Kavanaugh’s View of Judicial Power: Could It Be Tested at Supreme Court in Frank v. Gaos?
Brett Kavanaugh’s Supreme Court confirmation hearing is slated to begin Tuesday, September 4, at 9:30 a.m. before the Senate Judiciary Committee. It is safe to say that the hearing will be replete with the usual senatorial posturing and pandering. But if they actually get around to asking the nominee some substantive questions, among those that loom largest is how Kavanaugh conceives of the judicial power.
Given his dozen years on the D.C. Circuit, Kavanaugh surely has some thoughts on how to balance the competing concerns of Article III. On one hand, no one wants an ineffective and feeble judiciary, deferential to the other branches of government. Yet, on the other hand, no one wants an activist judiciary, exercising powers that the Constitution reserves for Congress, the executive branch, or the states.
If Kavanaugh has the fortune and dexterity to successfully navigate the confirmation gauntlet, he’ll have an opportunity to consider the proper scope of the judicial role in his first term on the Supreme Court. In April, the court granted CEI’s petition for review in Frank v. Gaos and CEI filed its opening brief over the summer. Several cogent amicus briefs in support of CEI, including a bipartisan coalition of 19 state attorneys general, raise broad and fundamental questions about the “cy pres” project in which many plaintiffs’ attorneys have been enlisting the federal judiciary.

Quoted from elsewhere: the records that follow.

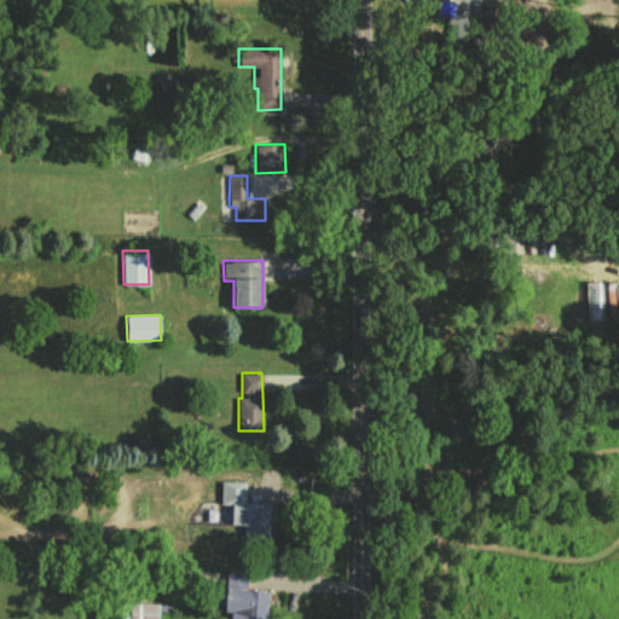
[(268,542),(270,502),(244,501),(246,482),(224,481),(224,503),(233,504),(233,541),(268,542)]
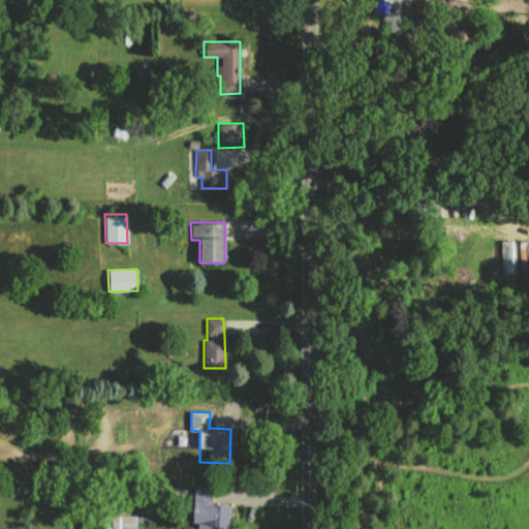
[(227,528),(228,503),(192,502),(191,523),(197,523),(196,528),(227,528)]
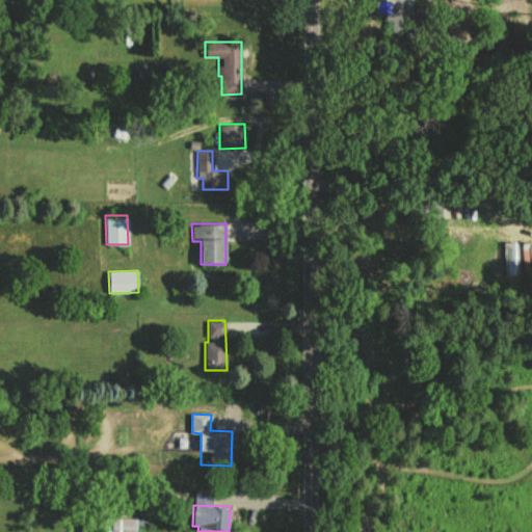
[(104,531),(136,531),(136,517),(104,516),(104,531)]
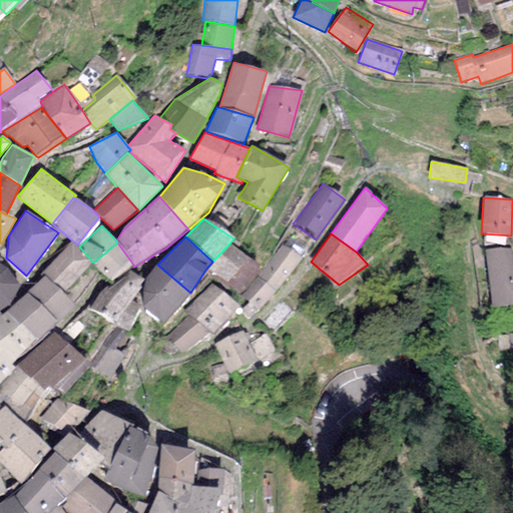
[(77,244),(72,240),(39,276),(42,278),(44,276),(73,303),(101,271),(93,263),(79,246),(77,244)]
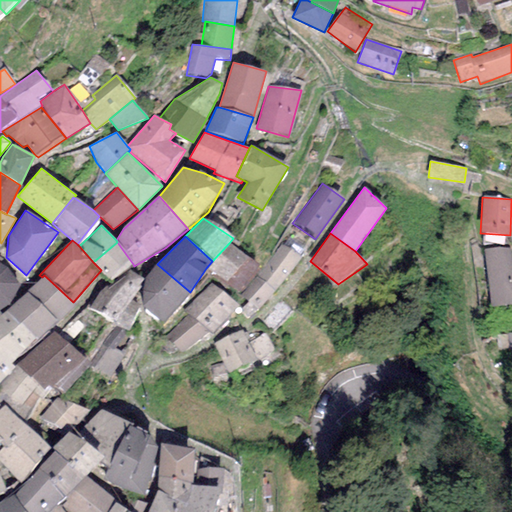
[(112,280),(133,264),(117,242),(93,262),(101,270),(112,280)]
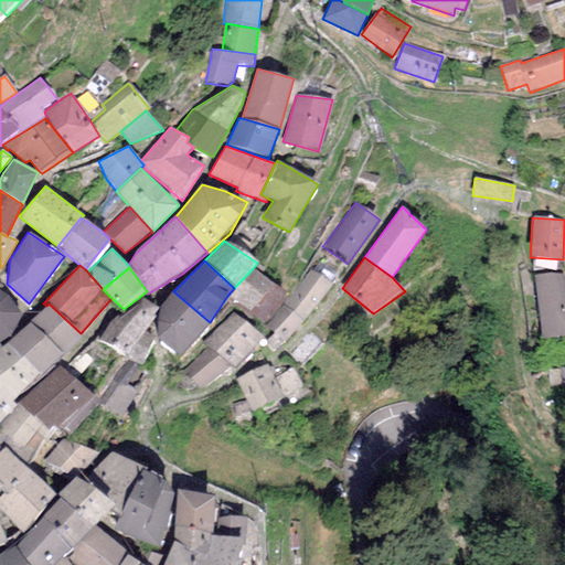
[(290,295),(253,268),(234,288),(227,296),(264,326),(283,305),(290,295)]
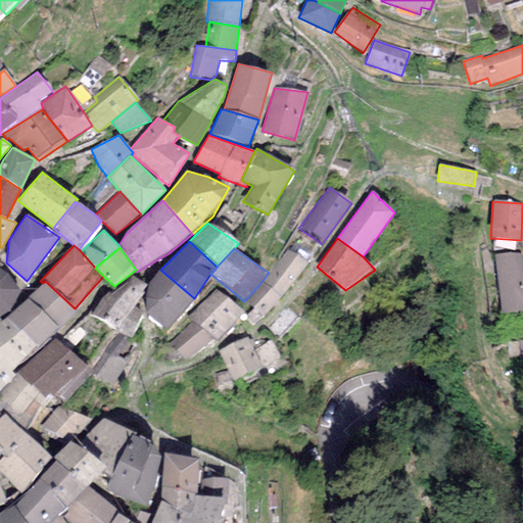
[(307,264),(287,249),(269,273),(262,282),(280,298),(307,264)]
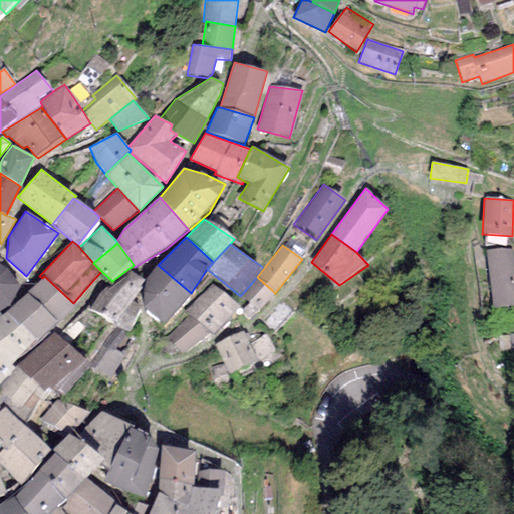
[(513,259),(512,248),(485,251),(492,308),(513,305),(513,259)]
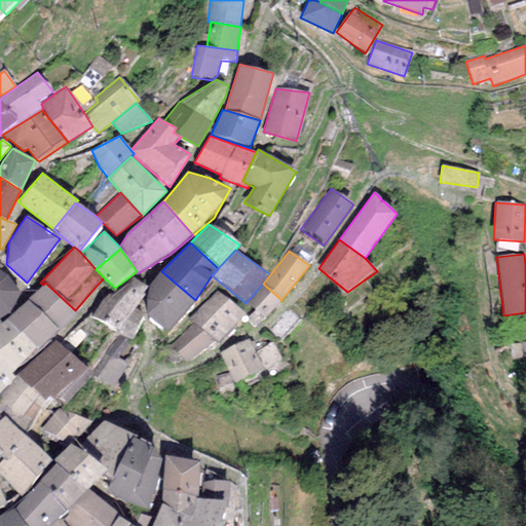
[(195,300),(161,271),(148,287),(145,302),(147,316),(166,336),(195,300)]
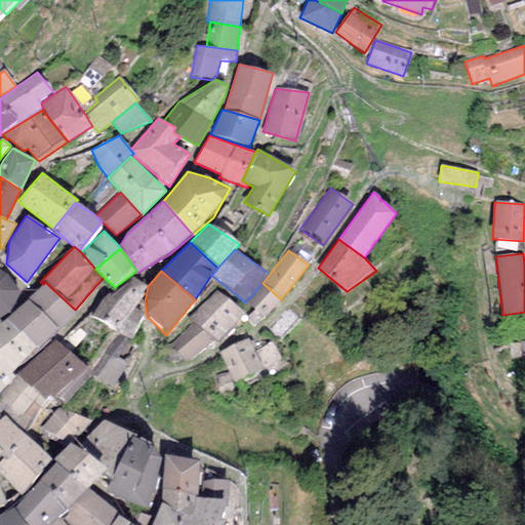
[(22,291),(0,273),(0,324),(2,323),(0,321),(0,315),(10,310),(22,291)]
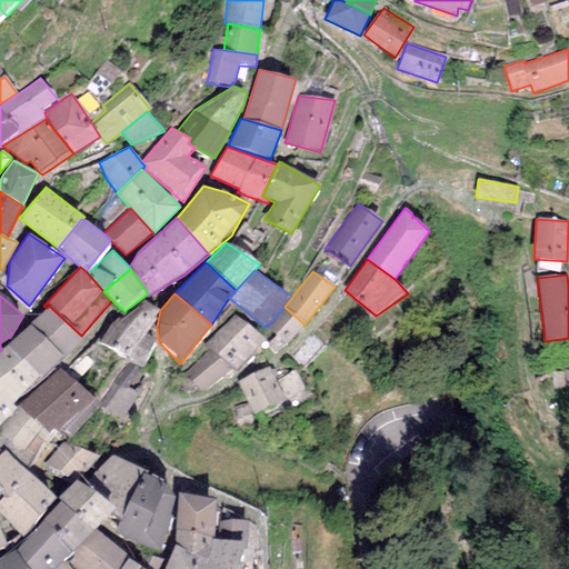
[(159,310),(145,301),(120,319),(117,317),(98,342),(142,368),(157,342),(155,325),(159,310)]
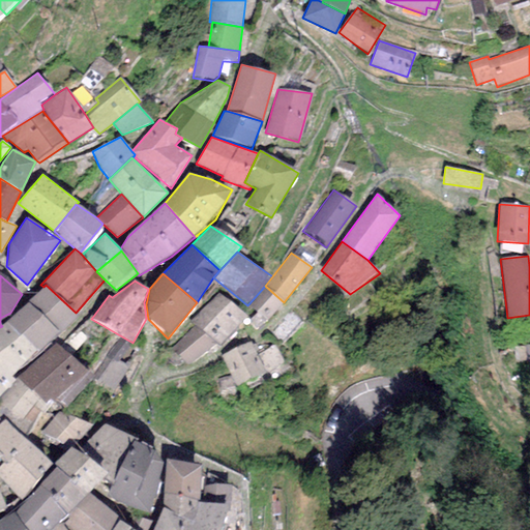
[(28,301),(29,302),(59,333),(79,315),(76,313),(46,285),(43,287),(28,301)]
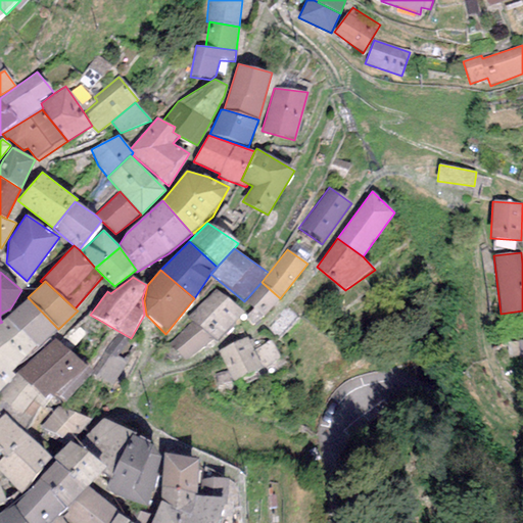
[(280,298),(262,282),(244,301),(253,307),(245,316),(255,325),(280,298)]
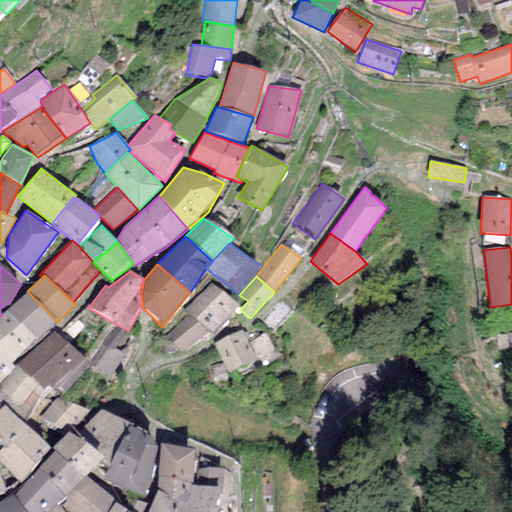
[(239,306),(210,283),(184,310),(189,314),(209,332),(212,335),(239,306)]
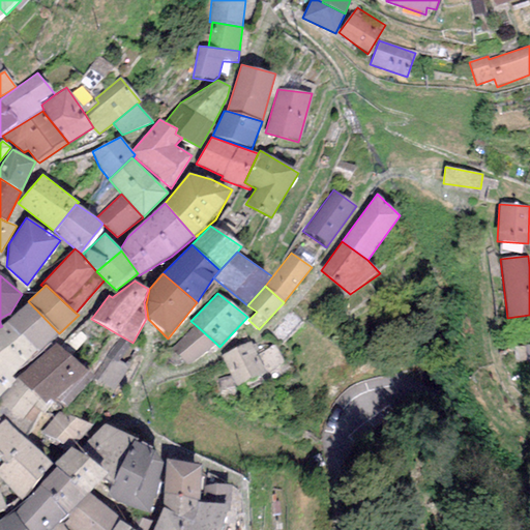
[(38,352),(59,333),(29,302),(6,323),(38,352)]
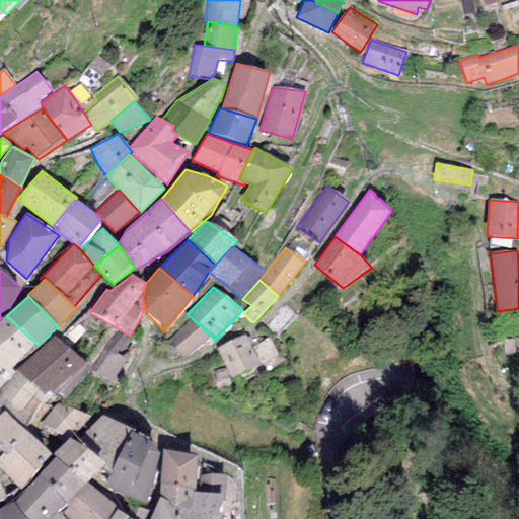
[(38,345),(6,316),(2,319),(0,320),(0,379),(4,383),(14,372),(10,369),(38,345)]
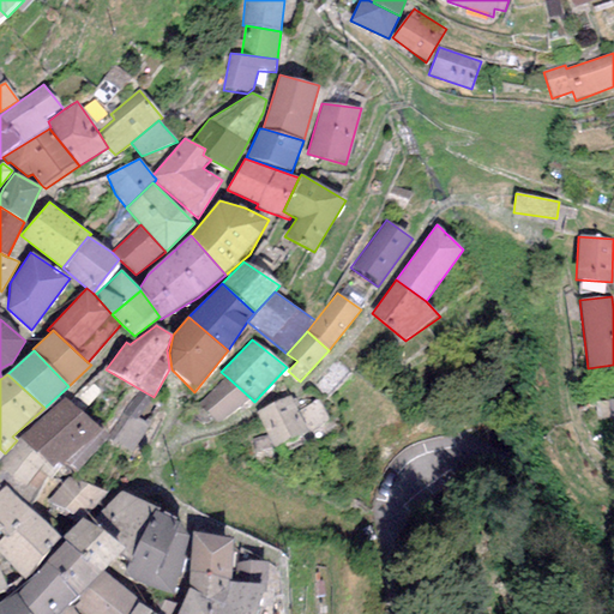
[(216,423),(251,398),(227,377),(198,403),(216,423)]
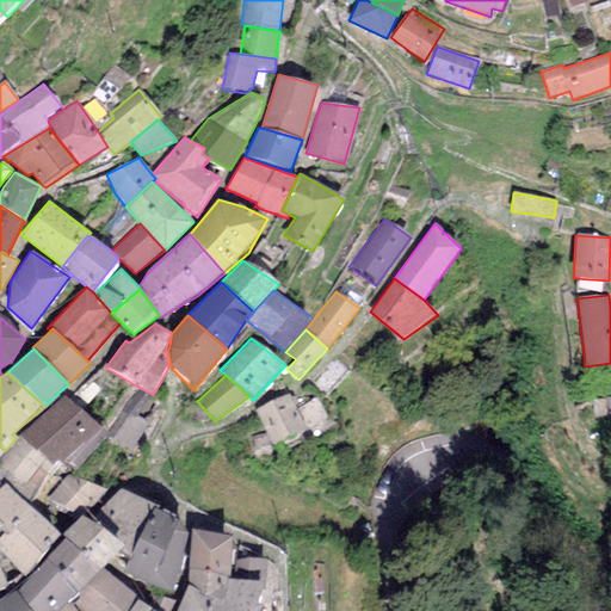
[(94,381),(78,396),(86,405),(103,389),(94,381)]
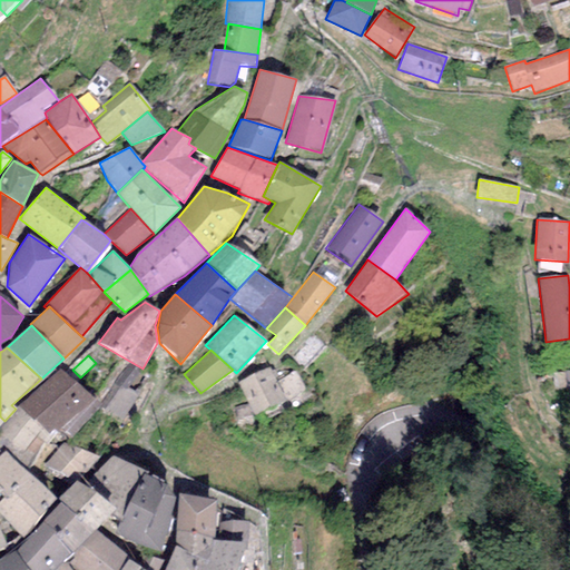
[(147,379),(125,366),(99,403),(100,405),(123,420),(147,379)]
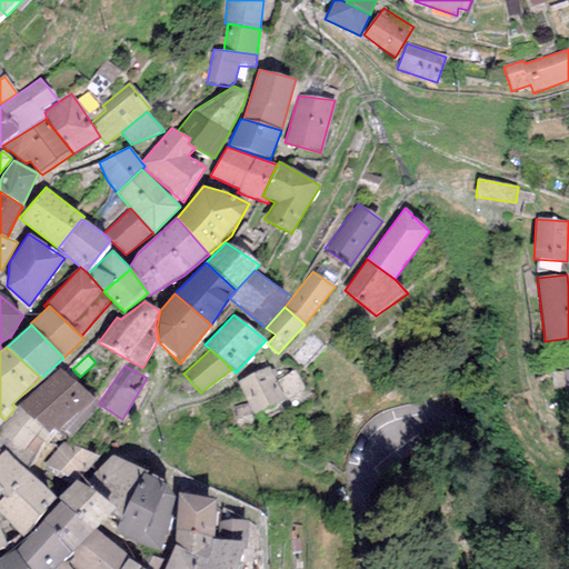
[(270,366),(237,380),(252,415),(286,400),(277,381),(270,366)]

In rough sketch, the cy pres project calls upon courts to endorse giving class members’ money to unrelated organizations favored by the class’s attorneys. But more than that, it forces courts to act as grant-making legislative institutions, a role outside their jurisdiction and competence. The briefs from the Center for Constitutional Jurisprudence and the Atlantic Legal Foundation, and Lawyers for Civil Justice highlight this issue, with CCJ noting how cy pres converts a bilateral dispute between plaintiffs and defendant into a trilateral affair where a non-injured organization winds up with the money. In many cases it’s more like converting the case into a multi-headed hydra with multiple organizations all jockeying for the class members’ coveted settlement funds.
Judge Kavanaugh’s former colleague on the D.C. Circuit Court of Appeals, Judge Janice Rogers Brown expressed similar views on the unconstitutionality of permitting judges to act as philanthropic foundations. She wrote, “A court risks violating Article III justiciability requirements should it adjudicate disputes between cy pres recipients and would-be recipients, as none would possess an injury in fact. In this trilateral process, there is no neutral, adjudicative standard by which a court can determine” who should get the money.
Kavanaugh did not sit on that case so his views remain unknown, but by the end of his first term we may know whether he agrees with Judge Brown’s view or whether judges should act as legislative grant makers.